Sujet : Re: Remember "Bit-Slice" Chips ?
De : bowman (at) *nospam* montana.com (rbowman)
Groupes : comp.os.linux.miscDate : 12. Dec 2024, 21:37:32
Autres entêtes
Message-ID : <ls0vsbFembU5@mid.individual.net>
References : 1 2 3 4 5 6 7 8 9 10 11 12 13 14 15 16 17
User-Agent : Pan/0.149 (Bellevue; 4c157ba)

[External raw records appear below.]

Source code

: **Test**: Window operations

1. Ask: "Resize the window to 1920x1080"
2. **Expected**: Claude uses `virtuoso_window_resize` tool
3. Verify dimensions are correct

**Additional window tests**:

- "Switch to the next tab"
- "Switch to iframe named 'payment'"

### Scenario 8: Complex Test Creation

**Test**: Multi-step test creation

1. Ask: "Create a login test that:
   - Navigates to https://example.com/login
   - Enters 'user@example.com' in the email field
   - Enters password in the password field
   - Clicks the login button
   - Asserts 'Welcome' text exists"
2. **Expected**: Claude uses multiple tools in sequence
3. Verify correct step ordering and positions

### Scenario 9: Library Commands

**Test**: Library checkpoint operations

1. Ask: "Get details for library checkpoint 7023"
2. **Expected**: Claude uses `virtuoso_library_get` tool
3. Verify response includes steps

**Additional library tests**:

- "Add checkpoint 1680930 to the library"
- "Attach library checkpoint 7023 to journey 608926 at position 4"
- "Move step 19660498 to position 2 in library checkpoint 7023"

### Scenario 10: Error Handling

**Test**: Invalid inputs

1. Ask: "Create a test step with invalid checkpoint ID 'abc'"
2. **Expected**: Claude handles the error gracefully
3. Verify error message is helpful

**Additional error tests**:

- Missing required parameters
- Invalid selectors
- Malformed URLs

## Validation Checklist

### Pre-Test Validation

On Thu, 12 Dec 2024 04:20:04 -0500,
186282@ud0s4.net wrote:
I think the "formalized" bit - plus the IBM name - kinda sealed it
for the Z80s. Bank-switching on Z80's was kinda too clunky - and all
the banks were 64k.
The IBM seal of approval did a lot. It killed the Z8000 entirely and set
back the 68000 designs.
Anyway, won't really diss the 8088 ... had it's good time and place
and uses and paved the way to Better.
It was a smart decision. All the 8-bit peripherals were cheap by then and
could be used.
EVER see an actual 8086 system ? I never did. Kinda had to wait for
the 286/386 era to see the promised perks. I think Compaq had an
8086.
The early PS/2s used the 8086. I've seen them but never worked on one. I
did a project for GE Ft. Wayne that bracketed it. The interfaces to the
environmental test chambers was handled by 12 PC/Xts, while the
supervisory role and data collection was a PC/At. The PS/2 was sort of
between the two. The 8086 models weren't appreciably better than the XT
and the later 286s weren't as good as an AT.